Your job is to set down the stretch of entries that opens with the line containing "cổ. Chỉ thấy" and closes with the line containing "Dirk Kreuter". Keep both end lines, copy each exactly, and add nothing.

[Extracted records]
----

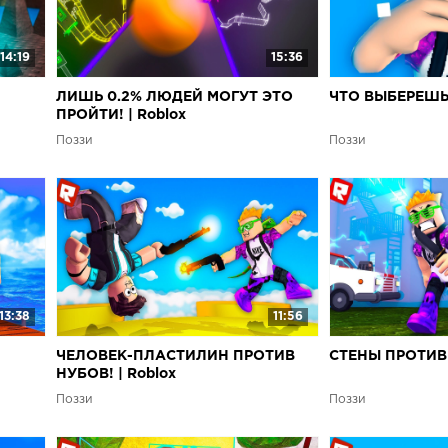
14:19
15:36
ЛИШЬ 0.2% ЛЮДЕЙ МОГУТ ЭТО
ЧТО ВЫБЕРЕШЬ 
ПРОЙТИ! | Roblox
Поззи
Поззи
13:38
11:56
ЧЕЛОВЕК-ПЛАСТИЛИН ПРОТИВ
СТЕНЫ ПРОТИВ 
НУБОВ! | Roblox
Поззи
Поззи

----

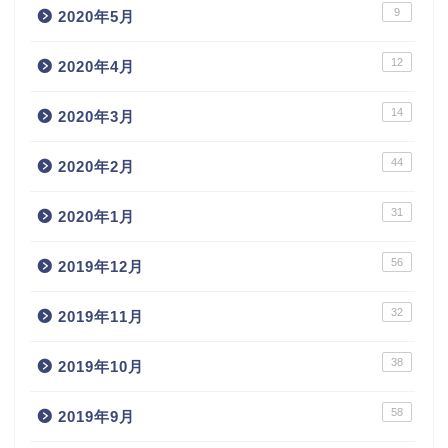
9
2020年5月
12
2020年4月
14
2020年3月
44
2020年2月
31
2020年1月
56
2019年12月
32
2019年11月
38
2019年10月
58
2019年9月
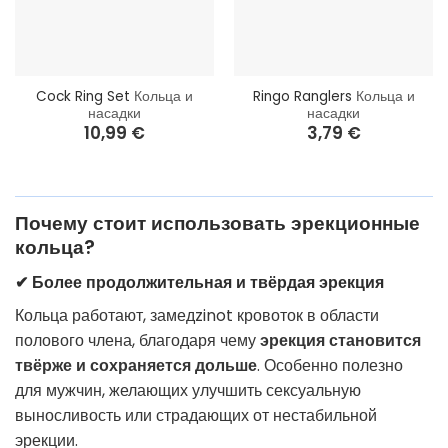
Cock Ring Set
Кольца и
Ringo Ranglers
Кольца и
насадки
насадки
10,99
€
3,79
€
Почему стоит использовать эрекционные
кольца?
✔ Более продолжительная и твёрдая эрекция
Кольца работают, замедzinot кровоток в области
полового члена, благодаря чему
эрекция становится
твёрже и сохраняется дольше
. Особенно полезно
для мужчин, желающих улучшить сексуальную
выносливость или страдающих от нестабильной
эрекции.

----

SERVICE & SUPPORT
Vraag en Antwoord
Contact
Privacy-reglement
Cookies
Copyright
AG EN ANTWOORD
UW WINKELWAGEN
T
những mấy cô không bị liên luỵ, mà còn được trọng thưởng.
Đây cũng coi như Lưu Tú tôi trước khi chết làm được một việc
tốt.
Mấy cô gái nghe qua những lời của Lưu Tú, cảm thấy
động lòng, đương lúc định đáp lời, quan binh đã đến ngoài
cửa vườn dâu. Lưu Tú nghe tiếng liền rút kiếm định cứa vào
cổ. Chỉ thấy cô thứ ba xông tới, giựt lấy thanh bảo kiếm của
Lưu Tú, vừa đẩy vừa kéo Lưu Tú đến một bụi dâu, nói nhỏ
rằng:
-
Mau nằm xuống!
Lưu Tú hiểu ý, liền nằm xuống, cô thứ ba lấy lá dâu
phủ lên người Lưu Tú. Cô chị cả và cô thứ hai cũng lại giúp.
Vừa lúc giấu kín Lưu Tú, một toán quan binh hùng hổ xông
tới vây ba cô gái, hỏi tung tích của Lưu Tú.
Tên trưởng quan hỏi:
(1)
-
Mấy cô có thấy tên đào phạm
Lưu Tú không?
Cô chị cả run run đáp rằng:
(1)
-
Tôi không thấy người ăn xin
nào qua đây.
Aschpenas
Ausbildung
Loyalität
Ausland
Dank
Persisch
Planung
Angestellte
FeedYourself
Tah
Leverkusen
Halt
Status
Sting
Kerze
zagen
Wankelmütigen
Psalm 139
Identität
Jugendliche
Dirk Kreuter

----

— Answer to the problem —
cổ. Chỉ thấy cô thứ ba xông tới, giựt lấy thanh bảo kiếm của
Lưu Tú, vừa đẩy vừa kéo Lưu Tú đến một bụi dâu, nói nhỏ
rằng:
-
Mau nằm xuống!
Lưu Tú hiểu ý, liền nằm xuống, cô thứ ba lấy lá dâu
phủ lên người Lưu Tú. Cô chị cả và cô thứ hai cũng lại giúp.
Vừa lúc giấu kín Lưu Tú, một toán quan binh hùng hổ xông
tới vây ba cô gái, hỏi tung tích của Lưu Tú.
Tên trưởng quan hỏi:
(1)
-
Mấy cô có thấy tên đào phạm
Lưu Tú không?
Cô chị cả run run đáp rằng:
(1)
-
Tôi không thấy người ăn xin
nào qua đây.
Aschpenas
Ausbildung
Loyalität
Ausland
Dank
Persisch
Planung
Angestellte
FeedYourself
Tah
Leverkusen
Halt
Status
Sting
Kerze
zagen
Wankelmütigen
Psalm 139
Identität
Jugendliche
Dirk Kreuter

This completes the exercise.